Además el partido que disputaba ante un rival débil en la teoría, le quitaba brillo a un retorno triunfal después de cinco años fuera. El Ludogorets, de Bulgaria, jugó humilde como se esperaba pero contribuyó a la trama del partido con un poco de suspenso.

A pesar de todos estos pormenores que le quitaban importancia al encuentro, Liverpool pudo ponerse en ventaja a los 82’ con el ansiado gol del refuerzo Mario Balotelli, que convertía por primera vez con la casaca roja. Todo marchaba bien y el partido parecía terminado cuando el Ludogorets aportó un gol de Dani Abalo, un suplente que se vistió de héroe y corrió para anticipar a Mignoletconvertir un golazo en el primer minuto de descuento.

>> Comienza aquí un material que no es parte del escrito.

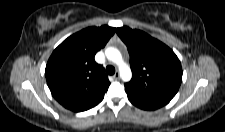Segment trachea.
Wrapping results in <instances>:
<instances>
[{"label": "trachea", "instance_id": "3493384b", "mask_svg": "<svg viewBox=\"0 0 225 132\" xmlns=\"http://www.w3.org/2000/svg\"><path fill=\"white\" fill-rule=\"evenodd\" d=\"M106 73H107L108 75H113V74L115 73V68H114L113 66H111V65H108V66L106 67Z\"/></svg>", "mask_w": 225, "mask_h": 132}]
</instances>
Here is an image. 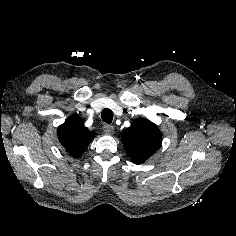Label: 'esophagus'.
<instances>
[{"label":"esophagus","instance_id":"obj_1","mask_svg":"<svg viewBox=\"0 0 236 236\" xmlns=\"http://www.w3.org/2000/svg\"><path fill=\"white\" fill-rule=\"evenodd\" d=\"M103 130L107 134H112L114 132V127L112 125L105 124Z\"/></svg>","mask_w":236,"mask_h":236}]
</instances>
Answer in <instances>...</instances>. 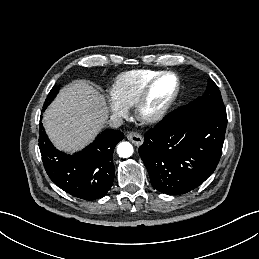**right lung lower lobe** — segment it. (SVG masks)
<instances>
[{"mask_svg":"<svg viewBox=\"0 0 259 259\" xmlns=\"http://www.w3.org/2000/svg\"><path fill=\"white\" fill-rule=\"evenodd\" d=\"M39 148L50 179L66 193L84 200L106 195L112 186L114 148L124 138L119 130H105L83 151L70 156L58 151L39 125Z\"/></svg>","mask_w":259,"mask_h":259,"instance_id":"right-lung-lower-lobe-1","label":"right lung lower lobe"}]
</instances>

Sin embargo, nunca hay que dar por terminado un partido ante un club tan grande como el Liverpool. En el tercer minuto de descuento, el Anfield Road rugió de felicidad cuando el árbitro sancionó la pena máxima tras un error del arquero serbio, Borjan. Finalmente, Gerrard, el capitán red cambió el penal por gol y logró los tres puntos tan deseados para compartir la ansiada punta con el Real Madrid, que ganó 5-1 al Basel.

En la próxima fecha del grupo B, Liverpool irá a Suiza a medirse con el Basel. Mientras que el Real Madrid viajará  a Bulgaria a enfrentarse con el Ludogorets. Dichos encuentros se llevarán a cabo el 1 de Octubre.